Statistics Review Flashcards
Descriptive statistics
A set of statistics used to organize and summarize the properties of a set of data.
Data matrix
A grid presenting collected data.
Frequency distribution
A table that gives a visual picture of the observations on a particular variable.
Frequency histogram
A data visualization technique showing how many of the cases in a batch of data scored each possible value, or range of values, on the variable.
Dot plot
A data visualization technique in which every data point for a given variable is represented.
Central tendency
A measure of what value the individual scores tend to center on.
Mode
The value of the most common score; the score that was received by more members of the group than any other.
Bimodal
A distribution with more than one mode or score.
Multimodal
Having more than two modes or scores.
Median
The value at the middlemost score of a distribution of scores; the score that divides a frequency distribution into halves.
Most appropriate measure of central tendency when a set of data has outliers.
Mean
An arithmetic average; a measure of central tendency computed from the sum of all scores in a set of data, divided by the total number of scores.
Most common measure of central tendency (but not always the most appropriate way to measure central tendency).
Variance
A computation that quantifies how spread out the scores of a sample are around their mean; it is the square of the standard deviation.
Standard deviation
A computation that measures how far, on average, each score is in a data set from the mean.
Box plot
A data visualization technique that depicts a sample’s median, interquartile range (25th and 75th percentiles), and outliers. AKA box and whiskers plot.
Outlier
A score that stands out as either much higher or much lower than most of the other scores in a sample.
z score
A computation that describes how far an individual score is above or below the mean, in standard deviation units.

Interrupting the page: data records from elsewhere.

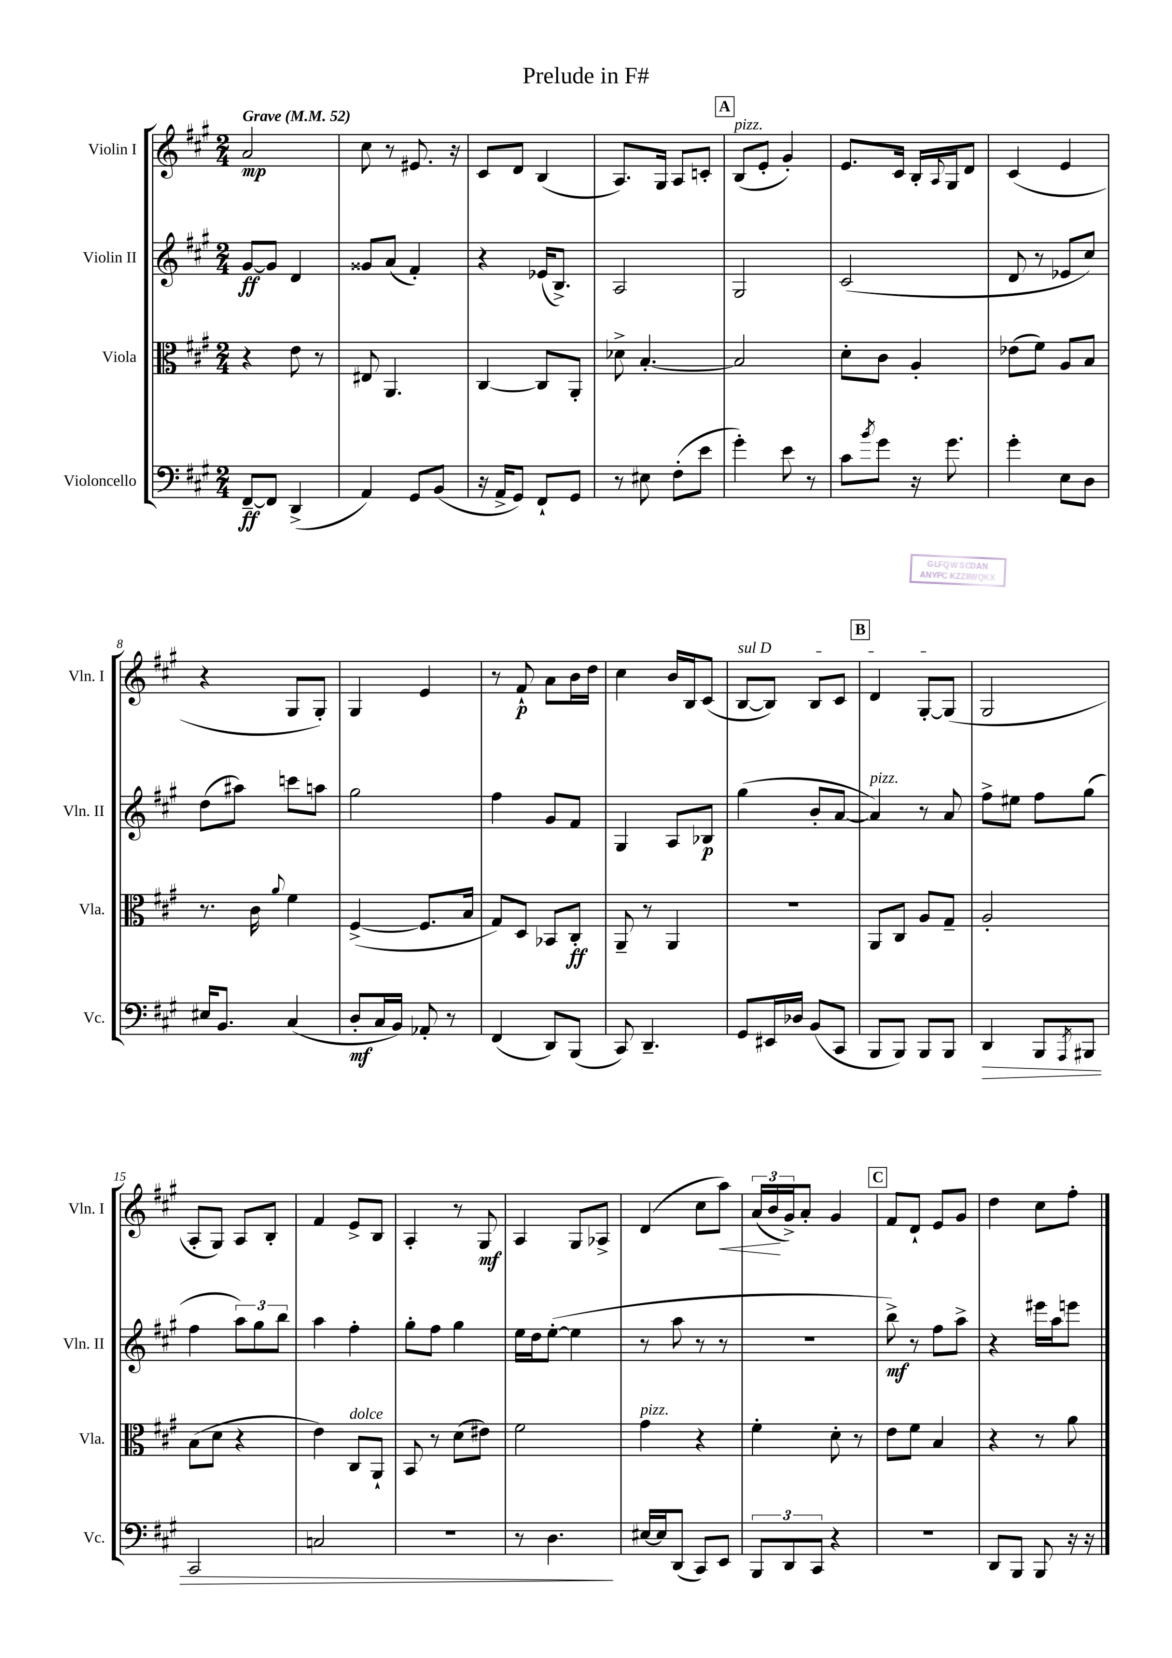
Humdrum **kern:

**kern	**dynam	**kern	**dynam	**kern	**dynam	**kern	**dynam
*part4	*part4	*part3	*part3	*part2	*part2	*part1	*part1
*staff4	*staff4	*staff3	*staff3	*staff2	*staff2	*staff1	*staff1
*I"Violoncello	*	*I"Viola	*	*I"Violin II	*	*I"Violin I	*
*I'Vc.	*	*I'Vla.	*	*I'Vln. II	*	*I'Vln. I	*
*clefF4	*	*clefC3	*	*clefG2	*	*clefG2	*
*k[f#c#g#]	*	*k[f#c#g#]	*	*k[f#c#g#]	*	*k[f#c#g#]	*
*M2/4	*	*M2/4	*	*M2/4	*	*M2/4	*
*MM52	*	*MM52	*	*MM52	*	*MM52	*
=1	=1	=1	=1	=1	=1	=1	=1
!	!	!	!	!	!	!LO:TX:a:B:t=Grave	!
[8FF#~/L	ff	4r	.	[8g#/L	ff	2a/	mp
8FF#/J]	.	.	.	8g#/J]	.	.	.
(4DD^/	.	8e\	.	4d/	.	.	.
.	.	8r	.	.	.	.	.
=2	=2	=2	=2	=2	=2	=2	=2
4AA/)	.	8E#X/	.	8g##X/L	.	8cc#\	.
.	.	4.AA/	.	(8a/J	.	8r	.
8GG#/L	.	.	.	4f#'/)	.	8.e#X/	.
(8BB/J	.	.	.	.	.	.	.
.	.	.	.	.	.	16r	.
=3	=3	=3	=3	=3	=3	=3	=3
16r	.	[4C#/	.	4r	.	8c#/L	.
16AA^/KL	.	.	.	.	.	.	.
8GG#/J)	.	.	.	.	.	8d/J	.
8FF#`/L	.	8C#/L]	.	(16e-X/KL	.	(4B/	.
.	.	.	.	8.B^/J)	.	.	.
8GG#/J	.	8AA'/J	.	.	.	.	.
=4	=4	=4	=4	=4	=4	=4	=4
8r	.	8d-X^\	.	2A/	.	8.A/L)	.
8E#X\	.	[4.B'/	.	.	.	.	.
.	.	.	.	.	.	16G#/Jk	.
(8F#'\L	.	.	.	.	.	8A/L	.
8e\J	.	.	.	.	.	8cn'/J	.
!!LO:REH:place=s1:t=A
=5	=5	=5	=5	=5	=5	=5	=5
!	!	!	!	!	!	!LO:TX:a:i:t=pizz.	!
4g#'\)	.	2B/]	.	2G#/	.	(8B/L	.
.	.	.	.	.	.	8e'/J	.
8e\	.	.	.	.	.	4g#'/)	.
8r	.	.	.	.	.	.	.
=6	=6	=6	=6	=6	=6	=6	=6
8c#\L	.	8d'\L	.	(2c#/	.	8.e/L	.
8qb/	.	.	.	.	.	.	.
8g#\J	.	8c#\J	.	.	.	.	.
.	.	.	.	.	.	16c#/Jk	.
16r	.	4A'/	.	.	.	16B'/LL	.
.	.	.	.	.	.	8qqA/	.
8.g#\	.	.	.	.	.	16G#/J	.
.	.	.	.	.	.	8d/J	.
=7	=7	=7	=7	=7	=7	=7	=7
4g#'\	.	(8e-X\L	.	8d/	.	(4c#/	.
.	.	8f#\J)	.	8r	.	.	.
8E\L	.	8A/L	.	8e-X/L	.	4e/	.
8D\J	.	8B/J	.	8cc#/J)	.	.	.
!!LO:LB:g=z
=8	=8	=8	=8	=8	=8	=8	=8
16E#X/KL	.	8.r	.	(8dd\L	.	4r	.
8.BB/J	.	.	.	.	.	.	.
.	.	.	.	8aa#X\J)	.	.	.
.	.	16c#\	.	.	.	.	.
.	.	8qqa/	.	.	.	.	.
(4C#/	.	4f#\	.	8cccn\L	.	8G#/L	.
.	.	.	.	8aan\J	.	8G#'/J)	.
=9	=9	=9	=9	=9	=9	=9	=9
8D'/L	mf	([4F#^/	.	2gg#\	.	4G#/	.
16C#/L	.	.	.	.	.	.	.
16BB/JJ)	.	.	.	.	.	.	.
8AA-X'/	.	8.F#/L]	.	.	.	4e/	.
8r	.	.	.	.	.	.	.
.	.	16B/Jk	.	.	.	.	.
=10	=10	=10	=10	=10	=10	=10	=10
(4FF#/	.	8G#/L)	.	4ff#\	.	8r	.
.	.	8D/J	.	.	.	8f#`/	p
8DD/L)	.	8BB-X/L	.	8g#/L	.	8a\L	.
(8BBB/J	.	8C#'/J	ff	8f#/J	.	16b\L	.
.	.	.	.	.	.	16dd\JJ	.
=11	=11	=11	=11	=11	=11	=11	=11
8CC#/)	.	8AA~/	.	4G#/	.	4cc#\	.
4.DD~/	.	8r	.	.	.	.	.
.	.	4AA/	.	8A/L	.	16b/LL	.
.	.	.	.	.	.	16B/J	.
.	.	.	.	8B-X/J	p	(8c#/J	.
=12	=12	=12	=12	=12	=12	=12	=12
!	!	!	!	!	!	!LO:TX:a:i:t=sul D	!
8GG#/L	.	2r	.	(4gg#\	.	[8B/L	.
16EE#X/L	.	.	.	.	.	8B/J])	.
16D-X/JJ	.	.	.	.	.	.	.
(8BB/L	.	.	.	8b'/L	.	8B/L	.
8CC#/J	.	.	.	[8a/J	.	8c#/J	.
!!LO:REH:place=s1:t=B
=13	=13	=13	=13	=13	=13	=13	=13
!	!	!	!	!LO:TX:a:i:t=pizz.	!	!	!
8BBB/L	.	8AA/L	.	4a/])	.	4d/	.
8BBB/J)	.	8C#/J	.	.	.	.	.
8BBB/L	.	8A/L	.	8r	.	[8G#'/L	.
8BBB/J	.	8G#~/J	.	8a/	.	(8G#/J]	.
=14	=14	=14	=14	=14	=14	=14	=14
!	!LO:HP:b	!	!	!	!	!	!
4DD/	>	2A'/	.	8ff#^\L	.	2G#/	.
.	.	.	.	8ee#X\J	.	.	.
8BBB/L	.	.	.	8ff#\L	.	.	.
8qAAA/	.	.	.	.	.	.	.
8BBB#X/J	.	.	.	(8gg#\J	.	.	.
!!LO:LB:g=z
=15	=15	=15	=15	=15	=15	=15	=15
2CC#/	.	(8B\L	.	4ff#\	.	8A'/L	.
.	.	8d\J	.	.	.	8G#/J)	.
.	.	4r	.	12aa\L)	.	8A/L	.
.	.	.	.	12gg#\	.	.	.
.	.	.	.	.	.	8B'/J	.
.	.	.	.	12bb\J	.	.	.
=16	=16	=16	=16	=16	=16	=16	=16
2Cn/	.	4e\)	.	4aa\	.	4f#/	.
!	!	!LO:TX:a:i:t=dolce	!	!	!	!	!
.	.	8C#/L	.	4ff#'\	.	8e^/L	.
.	.	8AA`/J	.	.	.	8B/J	.
=17	=17	=17	=17	=17	=17	=17	=17
2r	.	8BB/	.	8gg#'\L	.	4A'/	.
.	.	8r	.	8ff#\J	.	.	.
.	.	(8d\L	.	4gg#\	.	8r	.
.	.	8e#X\J)	.	.	.	8G#/	mf
=18	=18	=18	=18	=18	=18	=18	=18
8r	.	2f#\	.	16ee\LL	.	4A/	.
.	.	.	.	16dd\J	.	.	.
4.D\	.	.	.	([8ee'\J	.	.	.
.	.	.	.	4ee\]	.	8G#/L	.
.	.	.	.	.	.	8A-X^/J	.
.	]	.	.	.	.	.	.
=19	=19	=19	=19	=19	=19	=19	=19
!	!	!LO:TX:a:i:t=pizz.	!	!	!	!	!
[16E#X/LL	.	4g#\	.	8r	.	(4d/	.
16E#/J]	.	.	.	.	.	.	.
(8DD/J	.	.	.	8aa\	.	.	.
8CC#/L)	.	4r	.	8r	.	8cc#\L	.
!	!	!	!	!	!	!	!LO:HP:b
8EE/J	.	.	.	8r	.	8aa\J)	<
=20	=20	=20	=20	=20	=20	=20	=20
12BBB/L	.	4f#'\	.	2r	.	(24a/LL	.
.	.	.	.	.	.	24b/	.
12DD/	.	.	.	.	.	24g#^/J)	[
.	.	.	.	.	.	8a'/J	.
12CC#/J	.	.	.	.	.	.	.
4r	.	8d'\	.	.	.	4g#/	.
.	.	8r	.	.	.	.	.
!!LO:REH:place=s1:t=C
=21	=21	=21	=21	=21	=21	=21	=21
2r	.	8e\L	.	8bb^\)	mf	8f#/L	.
.	.	8f#\J	.	8r	.	8d`/J	.
.	.	4B/	.	8ff#\L	.	8e/L	.
.	.	.	.	8aa^\J	.	8g#/J	.
=22	=22	=22	=22	=22	=22	=22	=22
8DD/L	.	4r	.	4r	.	4dd\	.
8BBB/J	.	.	.	.	.	.	.
8BBB/	.	8r	.	16eee#X\LL	.	8cc#\L	.
.	.	.	.	16aa\J	.	.	.
16r	.	8a\	.	8eeen\J	.	8ff#'\J	.
16r	.	.	.	.	.	.	.
==	==	==	==	==	==	==	==
*-	*-	*-	*-	*-	*-	*-	*-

Also called standardized score.
Z score formula
z = (X - M)/SD
Variance formula (compute sample SD)
SD^2 = Σ(X - M)^2/N
Standard deviation formula
SD = square root of (SD)^2
Variance formula (estimate pop SD)
SD^2 = Σ(X - M)^2/(N - 1)
r formula
r = Σ(z[x]z[y])/(N - 1)
Cohen’s d
A measure of effect size indicating how far apart two group means are, in standard deviation units. Tells us how much overlap there is between the two sets of scores.
Cohen’s d formula
d = (M1 - M2)/SD[pooled]
Inferential statistics
A set of techniques that use data from a sample to estimate what is happening in the population.
Point estimate
A single estimate based on our sample data of the true value in the population. May be a percentage, difference between means, or relationship between two variables.
Confidence interval (CI)
A given range indicated by a lower and upper value that is designed to capture the population value for some point estimate (e.g., percentage, difference, or correlation); a high proportion of CIs will capture the true population value.
Population Estimation
- Our research question is about the whole population.
- The quality of the sample data matters.
- The population value is unknown.
- Larger samples give more certain estimates.
- To get a better estimate, we should do more than one poll.
The steps of estimation and precision
- State a research question using terms such as “how much” or “to what extent”.
- Design a study: operationalize the question in terms of variables that are either manipulated or measured.
- Collect the data and compute the point estimate and confidence interval.
- Interpret the results in the context of your research question.
- If possible, conduct the study again and meta-analyze the results.
Margin of error of a percent estimate formula
SD * sqare root of (1/N) * 1.96
Standard error
The typical, or average, error researchers make when estimating a population value.
The constant associated with 95% confidence
1.96. This is a Z score from a normal distribution.
Dependent samples design
A design in which each person has two scores because they were tested under two conditions, and we are interested in the difference between them. Also called a paired design.
Null hypothesis significance testing (NHST)
An inferential statistical technique in which a result is compared to a hypothetical solution in which there is no relationship or no difference.
p value
In NHST, the probability of getting the result in a sample or one more extreme, by chance, if there is no relationship or difference in the population.
The NHST procedure
- Assume that there is no effect (null hypothesis)
- Collect data and calculate your result
- Calculate the probability of getting a result of that magnitude, or one even more extreme, if the null hypothesis is true
- Decide whether to reject or retain the null hypothesis
Statistically significant
In NHST, the conclusion assigned when p < .05; that is, when it is unlikely the result came from the null-hypothesis population. There is a less than 5% chance that the null hypothesis is true.
Not statistically significant
In NHST< the conclusion assigned when p > .05; that is, when it is likely the result came from the null-hypothesis population.
Alpha level
The value, determined in advance, at which researchers decide whether the p value obtained from a sample statistic is low enough to reject the null hypothesis or too high, and thus retain the null hypothesis.